» YOUR OBJECTIVE: Transcribe each entry exactly, without pictures.

» DATA LISTING:

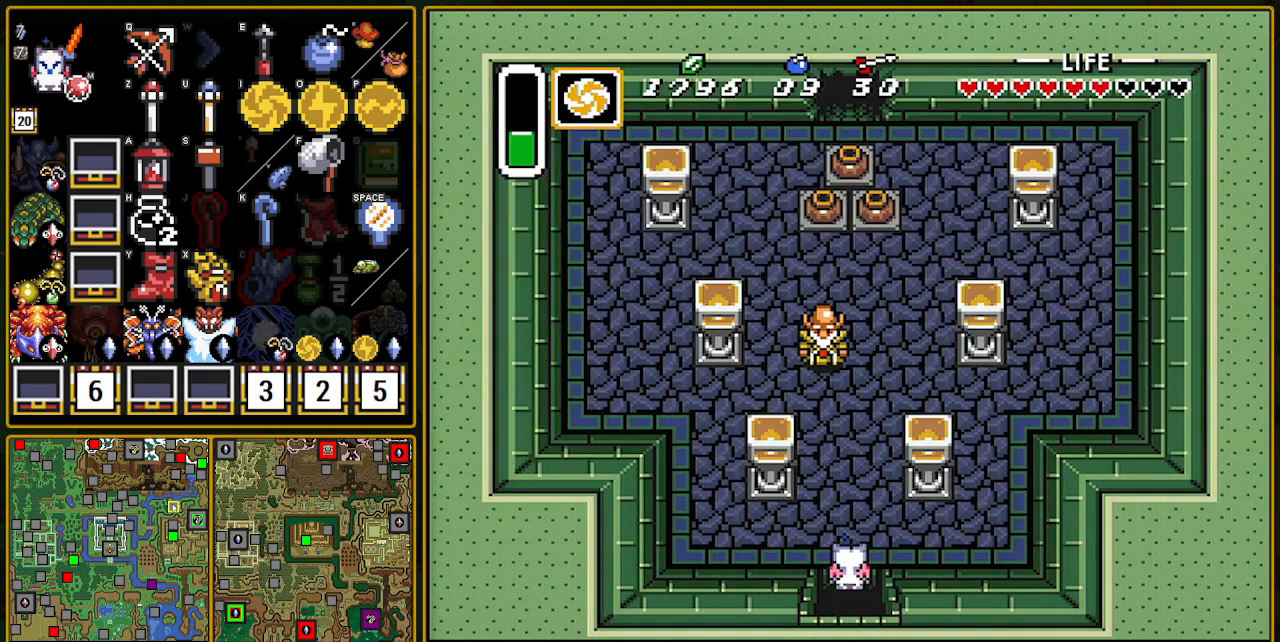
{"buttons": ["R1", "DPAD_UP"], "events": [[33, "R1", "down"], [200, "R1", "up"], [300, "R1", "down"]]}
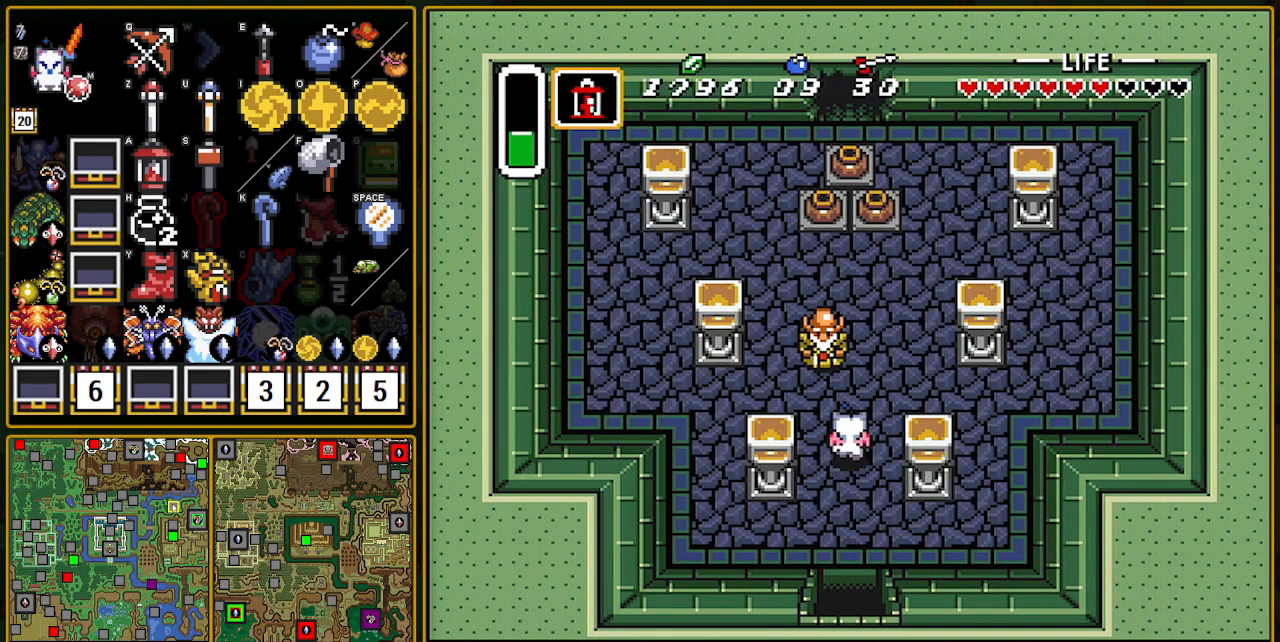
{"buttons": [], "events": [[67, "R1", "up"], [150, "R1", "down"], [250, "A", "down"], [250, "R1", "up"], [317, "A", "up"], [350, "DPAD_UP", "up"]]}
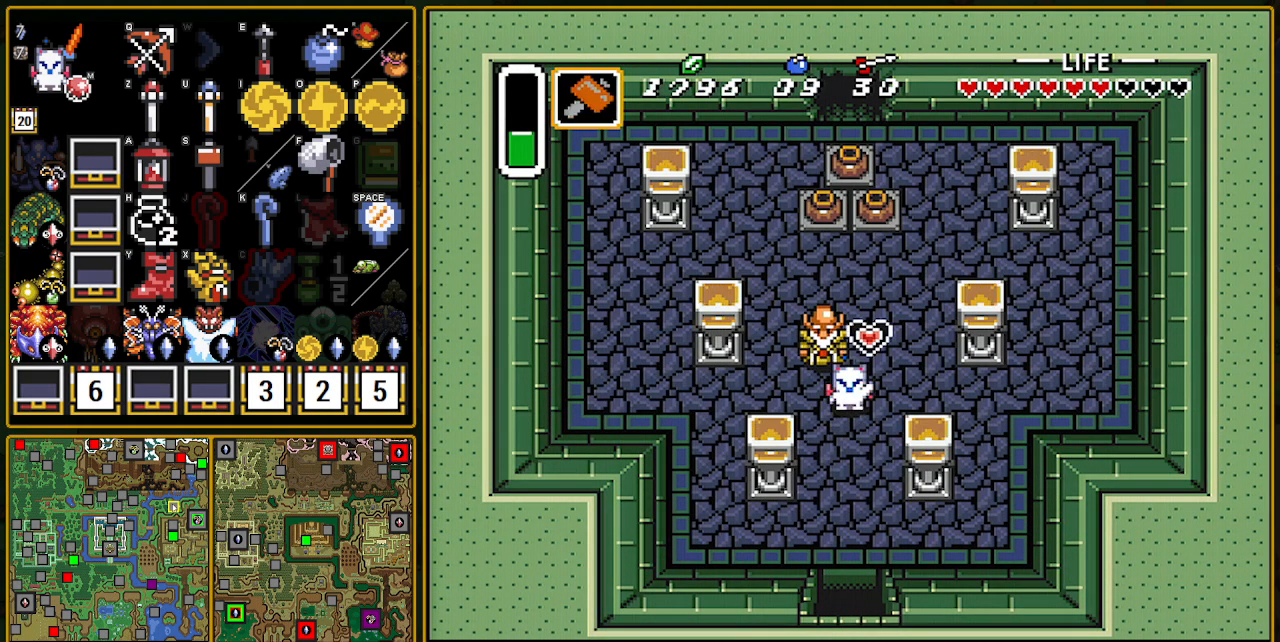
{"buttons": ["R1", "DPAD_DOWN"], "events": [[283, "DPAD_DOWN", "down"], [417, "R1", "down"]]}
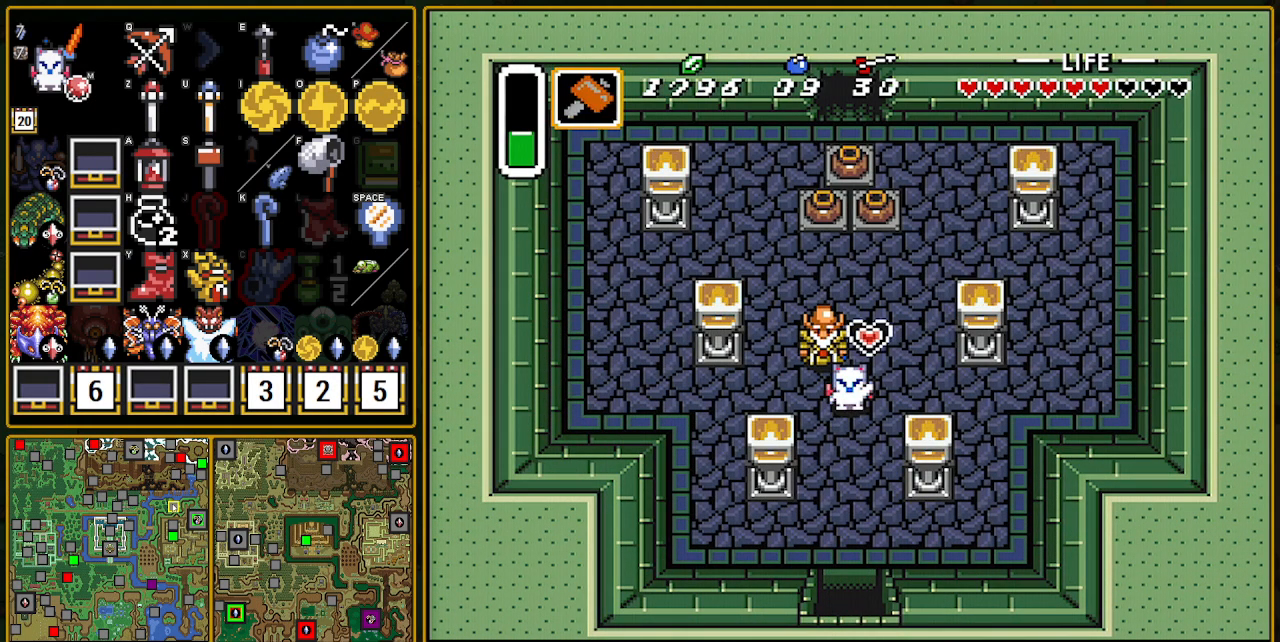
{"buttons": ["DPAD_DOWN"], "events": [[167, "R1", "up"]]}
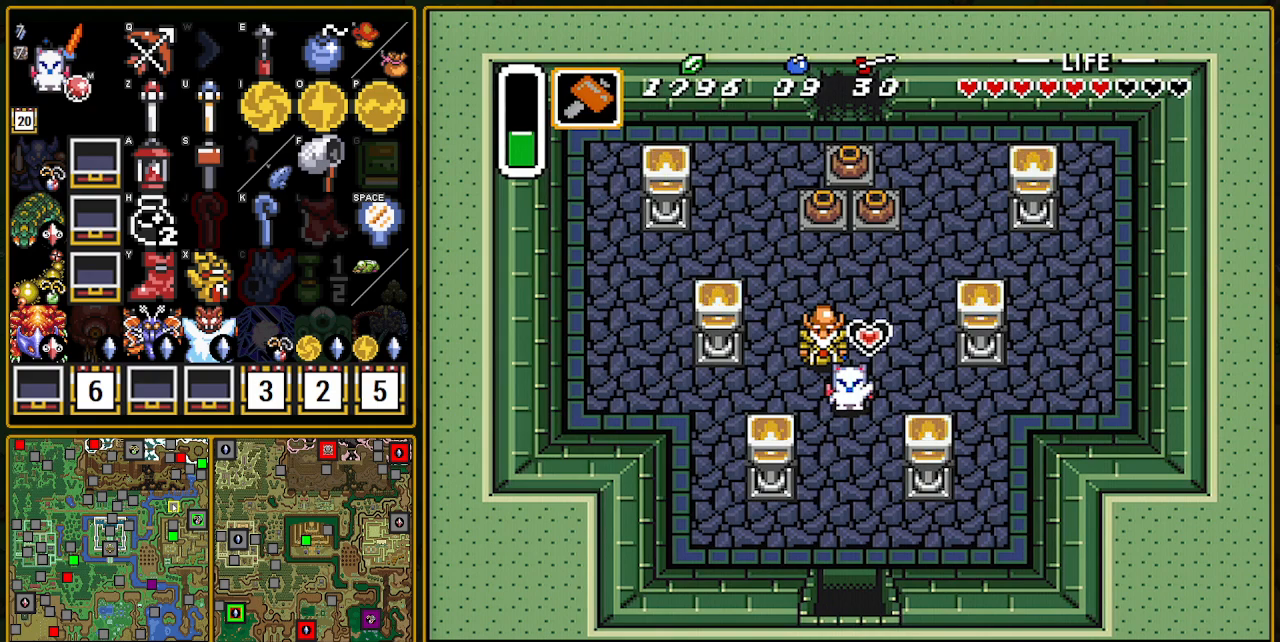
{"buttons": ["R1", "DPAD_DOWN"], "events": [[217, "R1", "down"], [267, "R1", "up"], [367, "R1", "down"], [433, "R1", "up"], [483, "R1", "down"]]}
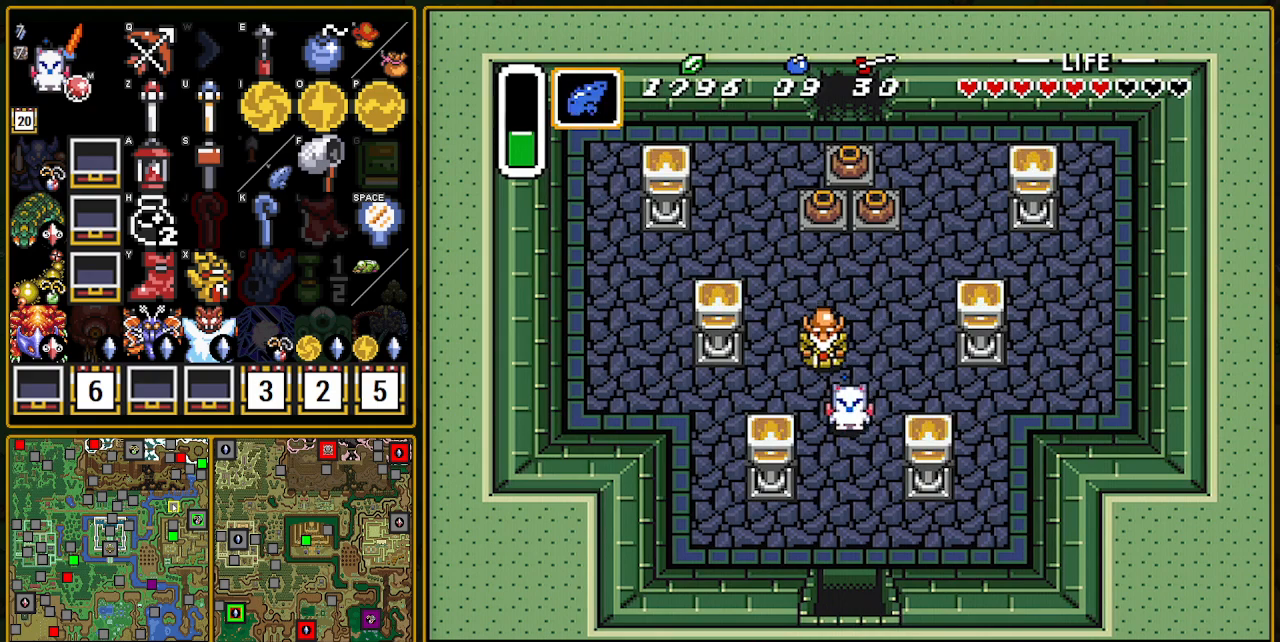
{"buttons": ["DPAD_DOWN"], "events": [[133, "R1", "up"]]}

» WRITTEN ANSWER:
{"buttons": ["R1", "DPAD_UP"], "events": [[33, "R1", "down"], [200, "R1", "up"], [300, "R1", "down"]]}
{"buttons": [], "events": [[67, "R1", "up"], [150, "R1", "down"], [250, "A", "down"], [250, "R1", "up"], [317, "A", "up"], [350, "DPAD_UP", "up"]]}
{"buttons": ["R1", "DPAD_DOWN"], "events": [[283, "DPAD_DOWN", "down"], [417, "R1", "down"]]}
{"buttons": ["DPAD_DOWN"], "events": [[167, "R1", "up"]]}
{"buttons": ["R1", "DPAD_DOWN"], "events": [[217, "R1", "down"], [267, "R1", "up"], [367, "R1", "down"], [433, "R1", "up"], [483, "R1", "down"]]}
{"buttons": ["DPAD_DOWN"], "events": [[133, "R1", "up"]]}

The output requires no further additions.